Primary Training Session
Get Moving || Warm-Up
Three sets of:
100 Foot Sandbag Bearhug Carry
100 Foot Double Kettlebell Overhead Carry
100 Foot Double Kettlebell Front Rack Carry
10 Goblet Hold Alternating Cossack Squats
10 Single Arm Kettlebell Push Press (each arm)
A.
Ten sets of:
Front Squat x 2 rep @ 70% @ 2111 Tempo
Rest 60 seconds
B.
Complete as many rounds and reps as possible in 15 minutes, of:
5 Ring Muscle Ups
10 Strict Handstand Push-Ups
15 Kettlebell Thrusters (53/35lbs)
20 Box Jump Overs (24/20″)
At the 16:00 mark, complete the following…
For time:
20 Box Jump Overs (24/20″)
15 Kettlebell Thrusters (53/35lbs)
10 Strict Handstand Push-Ups
5 Ring Muscle Ups
C.
Three sets of:
20 Bodyweight Bulgarian Split Squats (right)
20 Bodyweight Bulgarian Split Squats (left)
Rest 30 seconds
15 Narrow Stance Heel Elevated Goblet Squats
Rest 90 seconds
D.
Three sets of:
60 Second Elbow Plank
30 Second Right Side Plank
30 Second Left Side Plank
Athlete Notes:
On the menu for today is an AMRAP followed by a for time in reverse order. The reps are relatively low and the weight/height is also relatively low, so the goal on this workout is to keep moving. For the muscle ups, and handstand push-ups, your goal should be 1-2 sets to complete all the reps each time you get to them. On the thrusters, if you have to take a short break, go for it, but don’t stare at the kettlebells too long. The box jump overs should be a consistent pace. Try to catch your breath a bit here and shake your arms out to get right back on the muscle ups. When you get to the for time section it’s time to send it. Remember, though, that you’re going in reverse order so you’ve got thrusters, followed by strict handstand push-ups, followed by muscle ups.. your shoulders will be a little fried there so be smart about your rest intervals.
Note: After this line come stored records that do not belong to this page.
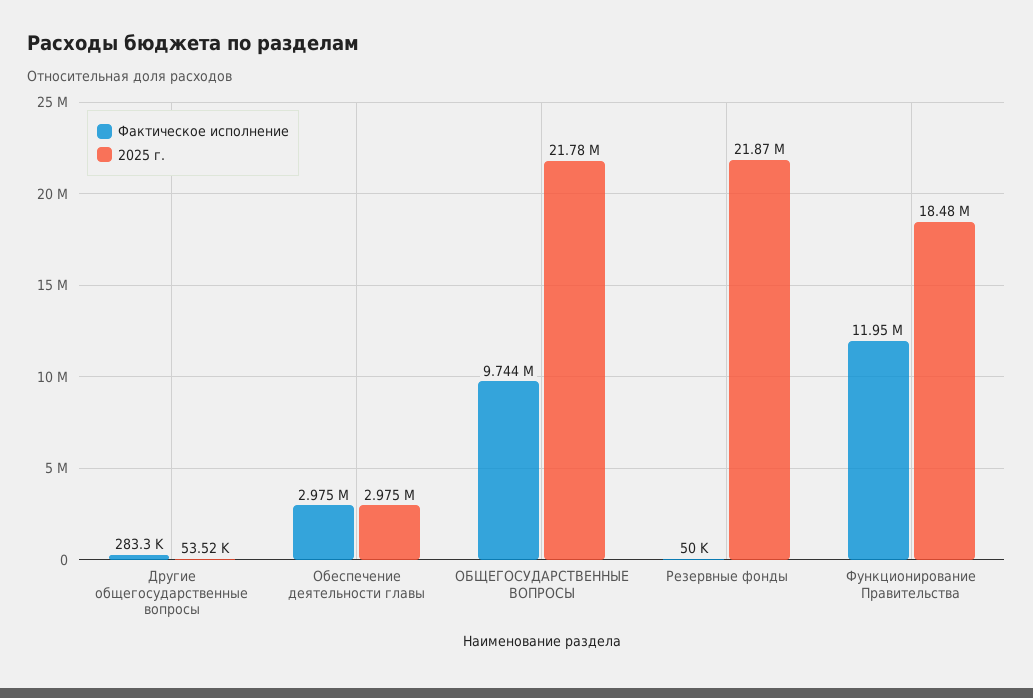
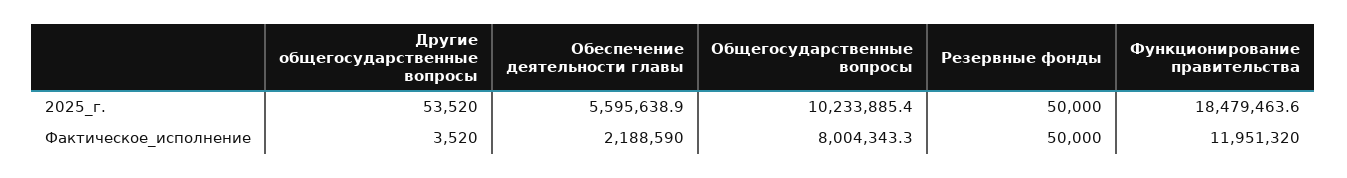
  {
    "Фактическое исполнение": {
-     "Другие общегосударственные вопросы": 283300,
+     "Другие общегосударственные вопросы": 3520,
-     "Обеспечение деятельности главы": 2975000,
+     "Обеспечение деятельности главы": 2188590,
-     "ОБЩЕГОСУДАРСТВЕННЫЕ ВОПРОСЫ": 9744000,
+     "ОБЩЕГОСУДАРСТВЕННЫЕ ВОПРОСЫ": 8004343.3,
      "Резервные фонды": 50000,
      "Функционирование Правительства": 11951320
    },
    "2025 г.": {
      "Другие общегосударственные вопросы": 53520,
-     "Обеспечение деятельности главы": 2975000,
+     "Обеспечение деятельности главы": 5595638.9,
-     "ОБЩЕГОСУДАРСТВЕННЫЕ ВОПРОСЫ": 21780000,
+     "ОБЩЕГОСУДАРСТВЕННЫЕ ВОПРОСЫ": 10233885.4,
-     "Резервные фонды": 21870000,
+     "Резервные фонды": 50000,
      "Функционирование Правительства": 18479463.6
    }
  }

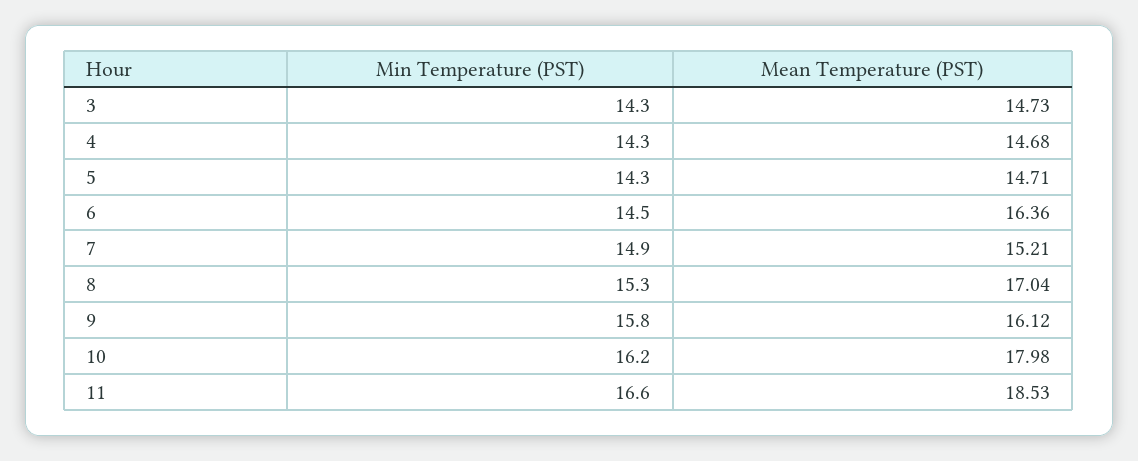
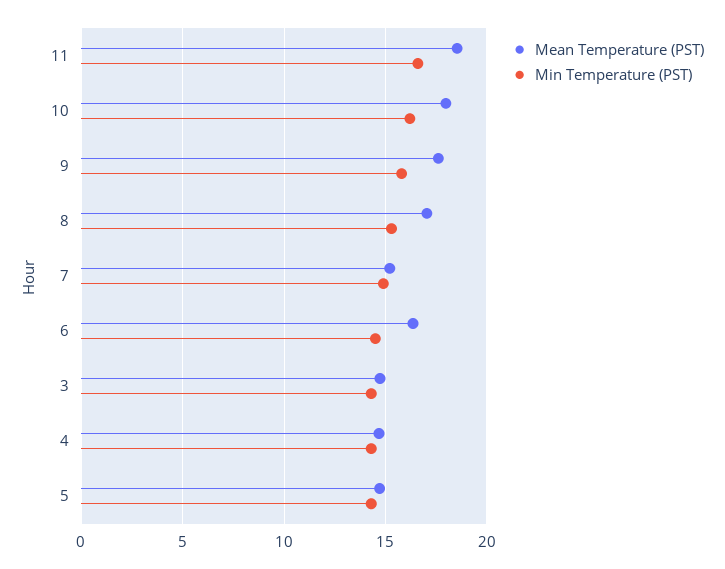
  {
    "Min Temperature (PST)": {
      "3": 14.3,
      "4": 14.3,
      "5": 14.3,
      "6": 14.5,
      "7": 14.9,
      "8": 15.3,
      "9": 15.8,
      "10": 16.2,
      "11": 16.6
    },
    "Mean Temperature (PST)": {
      "3": 14.73,
      "4": 14.68,
      "5": 14.71,
      "6": 16.36,
      "7": 15.21,
      "8": 17.04,
-     "9": 16.12,
+     "9": 17.5,
      "10": 17.98,
      "11": 18.53
    }
  }

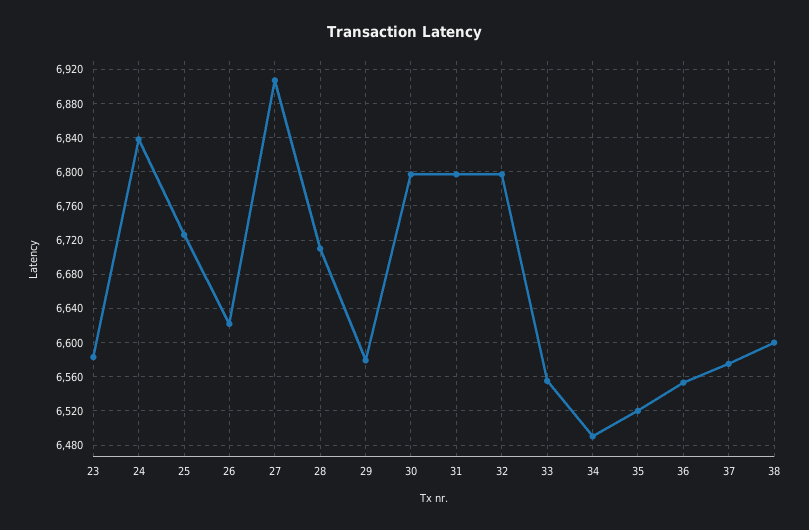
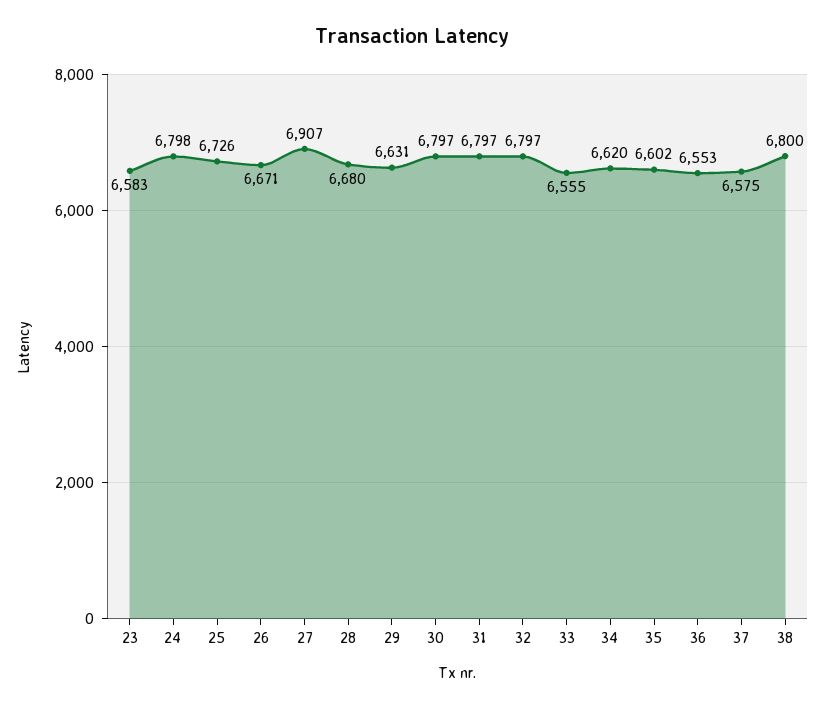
  {
    "23": 6583,
-   "24": 6840,
+   "24": 6798,
    "25": 6726,
-   "26": 6620,
+   "26": 6671,
    "27": 6907,
-   "28": 6710,
+   "28": 6680,
-   "29": 6580,
+   "29": 6631,
    "30": 6797,
    "31": 6797,
    "32": 6797,
    "33": 6555,
-   "34": 6490,
+   "34": 6620,
-   "35": 6520,
+   "35": 6602,
    "36": 6553,
    "37": 6575,
-   "38": 6600
+   "38": 6800
  }

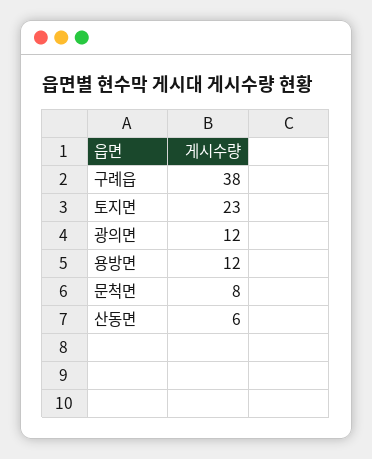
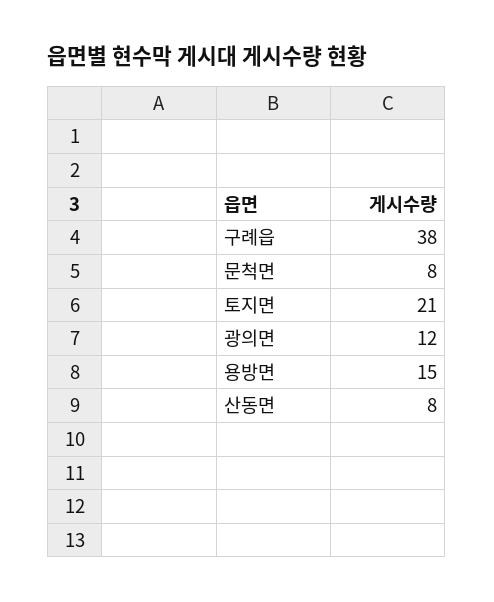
  {
    "구례읍": 38,
-   "토지면": 23,
+   "토지면": 21,
    "광의면": 12,
-   "용방면": 12,
+   "용방면": 15,
    "문척면": 8,
-   "산동면": 6
+   "산동면": 8
  }

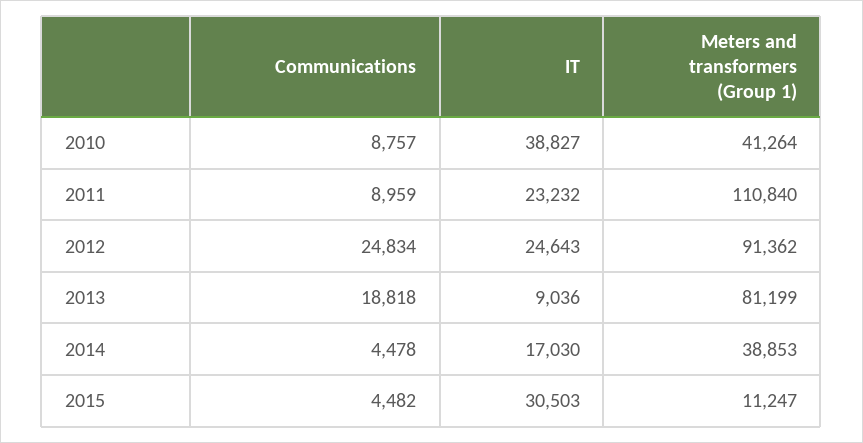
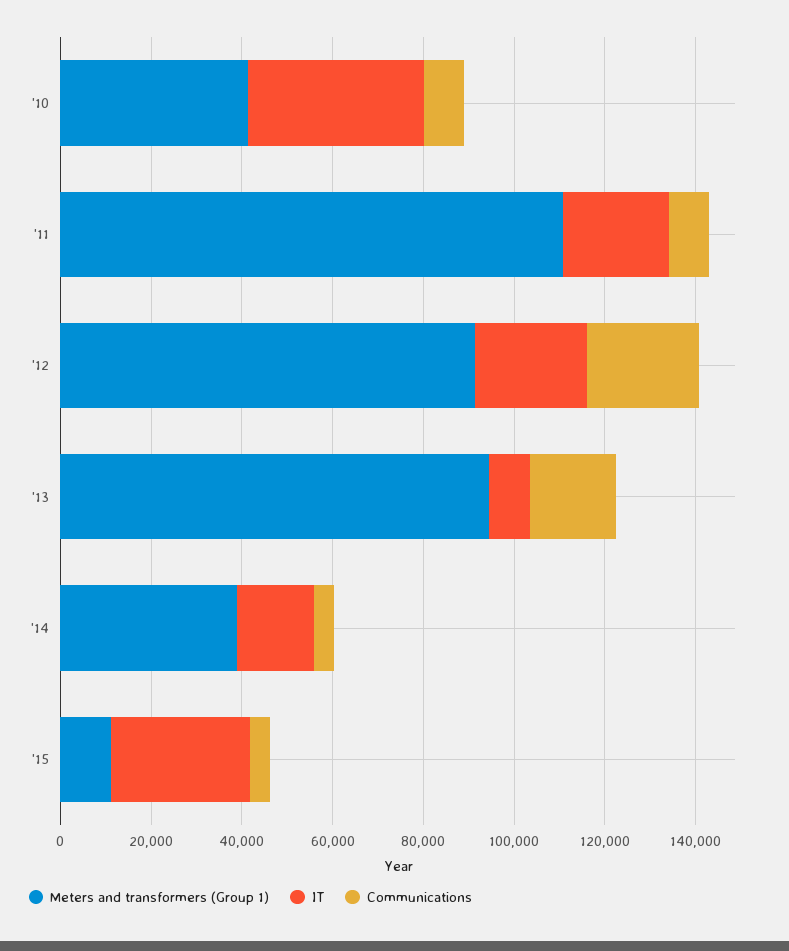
  {
    "Communications": {
      "2010": 8757,
      "2011": 8959,
      "2012": 24834,
      "2013": 18818,
      "2014": 4478,
      "2015": 4482
    },
    "IT": {
      "2010": 38827,
      "2011": 23232,
      "2012": 24643,
      "2013": 9036,
      "2014": 17030,
      "2015": 30503
    },
    "Meters and transformers (Group 1)": {
      "2010": 41264,
      "2011": 110840,
      "2012": 91362,
-     "2013": 81199,
+     "2013": 95000,
      "2014": 38853,
      "2015": 11247
    }
  }

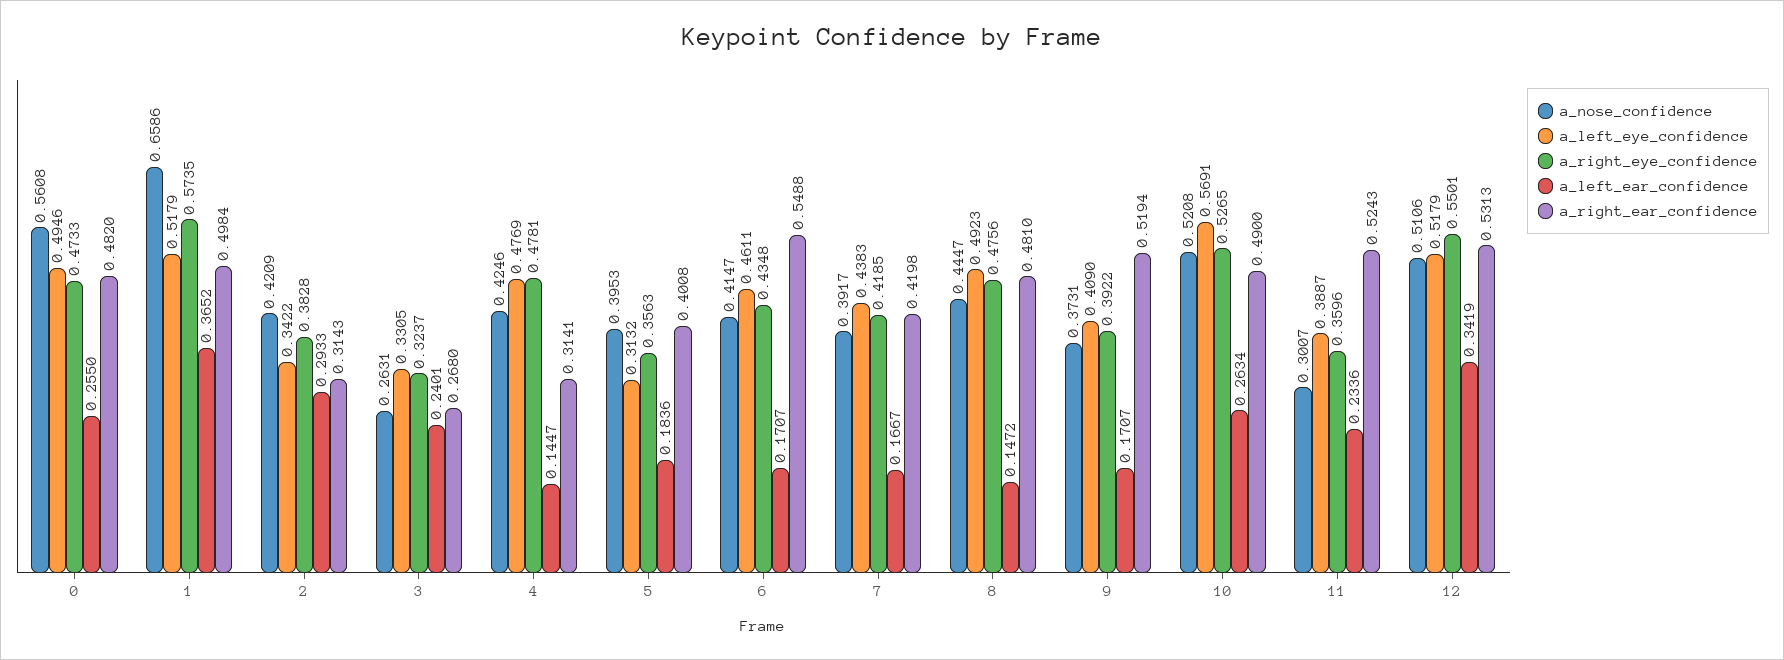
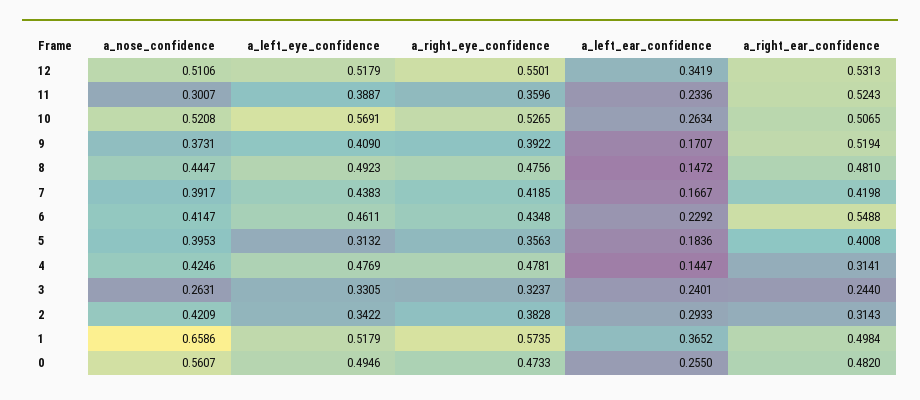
  {
    "a_nose_confidence": {
-     "0": 0.5608,
+     "0": 0.5607,
      "1": 0.6586,
      "2": 0.4209,
      "3": 0.2631,
      "4": 0.4246,
      "5": 0.3953,
      "6": 0.4147,
      "7": 0.3917,
      "8": 0.4447,
      "9": 0.3731,
      "10": 0.5208,
      "11": 0.3007,
      "12": 0.5106
    },
    "a_left_eye_confidence": {
      "0": 0.4946,
      "1": 0.5179,
      "2": 0.3422,
      "3": 0.3305,
      "4": 0.4769,
      "5": 0.3132,
      "6": 0.4611,
      "7": 0.4383,
      "8": 0.4923,
      "9": 0.409,
      "10": 0.5691,
      "11": 0.3887,
      "12": 0.5179
    },
    "a_right_eye_confidence": {
      "0": 0.4733,
      "1": 0.5735,
      "2": 0.3828,
      "3": 0.3237,
      "4": 0.4781,
      "5": 0.3563,
      "6": 0.4348,
      "7": 0.4185,
      "8": 0.4756,
      "9": 0.3922,
      "10": 0.5265,
      "11": 0.3596,
      "12": 0.5501
    },
    "a_left_ear_confidence": {
      "0": 0.255,
      "1": 0.3652,
      "2": 0.2933,
      "3": 0.2401,
      "4": 0.1447,
      "5": 0.1836,
-     "6": 0.1707,
+     "6": 0.2292,
      "7": 0.1667,
      "8": 0.1472,
      "9": 0.1707,
      "10": 0.2634,
      "11": 0.2336,
      "12": 0.3419
    },
    "a_right_ear_confidence": {
      "0": 0.482,
      "1": 0.4984,
      "2": 0.3143,
-     "3": 0.268,
+     "3": 0.244,
      "4": 0.3141,
      "5": 0.4008,
      "6": 0.5488,
      "7": 0.4198,
      "8": 0.481,
      "9": 0.5194,
-     "10": 0.49,
+     "10": 0.5065,
      "11": 0.5243,
      "12": 0.5313
    }
  }

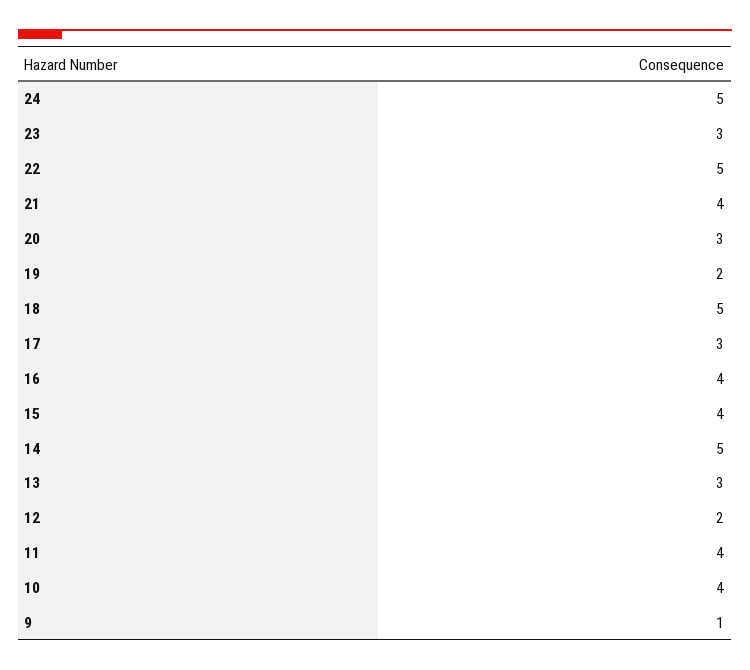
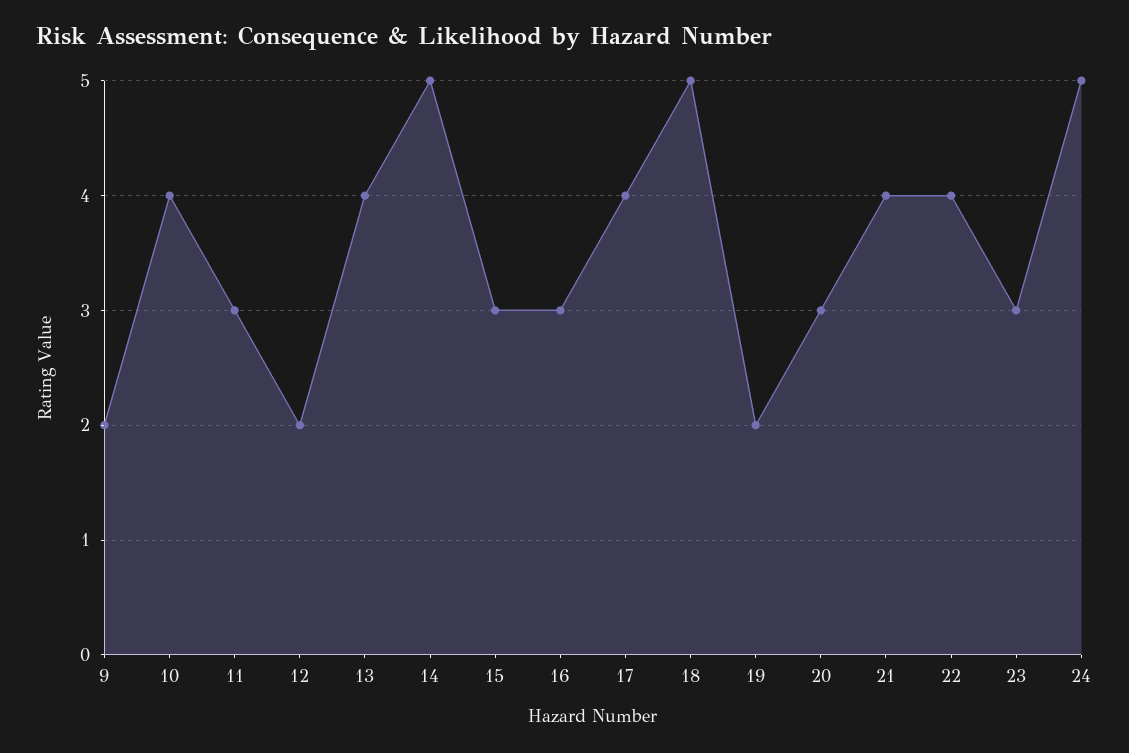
  {
    "24": 5,
    "23": 3,
-   "22": 5,
+   "22": 4,
    "21": 4,
    "20": 3,
    "19": 2,
    "18": 5,
-   "17": 3,
+   "17": 4,
-   "16": 4,
+   "16": 3,
-   "15": 4,
+   "15": 3,
    "14": 5,
-   "13": 3,
+   "13": 4,
    "12": 2,
-   "11": 4,
+   "11": 3,
    "10": 4,
-   "9": 1
+   "9": 2
  }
Optional Additional Work Sessions
*Please choose to perform only those sessions that are most focused on your weaknesses, and only perform as much of the additional work as you can recover from successfully before your next training session.
Mixed Modal Option
Six sets for times of:
20/15 Calorie Row
20/15 Calorie Assault Bike
20/15 Calorie Ski Erg
200 Meter Run
Rest 90 seconds between sets
*Goal is consistent pacing throughout all 6 sets.